NCSC Weekly Threat Report October 15th

With cyberthreats becoming an increasingly worrying issue for organisations and the security of the data they hold, we thought it would be beneficial to write a weekly cyber security threat report

in order to highlight the wide ranging sectors which are impacted by cyber hacking, and therefore how important it is that your organisation protects themselves against these threats. We’ll be using case studies of companies that have experienced a cyber attack, and the damage they and their data subjects have suffered as a result. 

The National Cyber Security Centre (NCSC) posts their own weekly threat report which will be our source for these case studies, so if you wish to look at some of these news stories in more detail you can do so by visiting their website here. Other than that, we’ll get into this week’s threat report below.


Twitch Confirms Large Scale Data Breach

The live streaming platform Twitch, which I’m sure students are all too familiar with, have recently experienced a wide spread attack, which has resulted in as much as 100gb of data being posted to social media, and sensitive personal information of many of their most high profile streamers. Twitch have stated that the attack happened as a result of an error in a server configuration change, which meant that their source code could be accessed by a “malicious third party”. 

Amongst other types of data such as which streamers shouldn’t be banned and the reasons why, the hacked code has also meant that numerous popular streamers have had the amount of money they’re paid by Twitch be leaked online as well. As you can imagine this is a massive sensitive data breach. In addition to this, as they have already suffered a breach in this way, they are worryingly more likely to suffer another one.

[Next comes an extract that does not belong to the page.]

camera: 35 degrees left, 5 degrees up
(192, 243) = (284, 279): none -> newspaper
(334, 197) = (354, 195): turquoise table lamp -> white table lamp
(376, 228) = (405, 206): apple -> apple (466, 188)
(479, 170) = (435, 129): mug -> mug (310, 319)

New Android Malware allows tracking of all user’s activity 

Another lovely story here about Malware allowing hackers to access Android phones and their camera and microphone. This piece of malware was first seen in Canada and has been named “Tanglebot”. The malware allows the hackers to see absolutely anything the user does on their phone, as well as having access to their camera and microphone, seeing their location at all times and being able to view any of their data- scary stuff.

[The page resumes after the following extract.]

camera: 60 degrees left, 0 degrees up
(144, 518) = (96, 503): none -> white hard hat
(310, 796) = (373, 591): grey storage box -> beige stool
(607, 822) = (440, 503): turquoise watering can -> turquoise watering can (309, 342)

The way the malware is spread to devices is through text messages in a form of phishing, called smishing. This is becoming a more and more popular way of spreading malware and works by getting the user to click on a link in the message, similar to phishing emails. The link then takes you to a page asking you to install Adobe Flash Player and go through a number of dialogue boxes which ends up in the software being downloaded to the user’s phone which installs the malware that allows access to the device’s features and data. 

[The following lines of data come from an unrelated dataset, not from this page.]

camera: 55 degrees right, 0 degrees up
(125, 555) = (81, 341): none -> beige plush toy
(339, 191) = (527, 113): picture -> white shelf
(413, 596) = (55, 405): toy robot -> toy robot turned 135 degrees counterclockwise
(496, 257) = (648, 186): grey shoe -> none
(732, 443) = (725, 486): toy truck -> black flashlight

The NCSC has provided some advice on what to do should you receive any of these suspicious text messages. Should you receive a text message that you suspect to be suspicious, you can forward it to 7726. This is a free to use text messaging service which enables your provider to investigate the origin of the message and take action if it’s found to be malicious. You can also forward any suspicious emails to This email address is being protected from spambots. You need JavaScript enabled to view it., or use their online tool. 


Google announces implementation of 2 Factor Authentication for millions of users by the end of 2021

Google has announced that it is automatically enrolling 150 million Google user accounts and 2 million YouTube accounts onto 2 factor authentication (2FA), which it calls 2 step verification (2SV), by the end of 2021.

It is also making changes to the password manager built into Chrome, Android and the Google App. And has announced further developments to its Google Identity Services.

The NCSC has guidance on setting up 2FA on accounts and Cyber Aware has guidance on turning 2FA on for the most common email and social media accounts.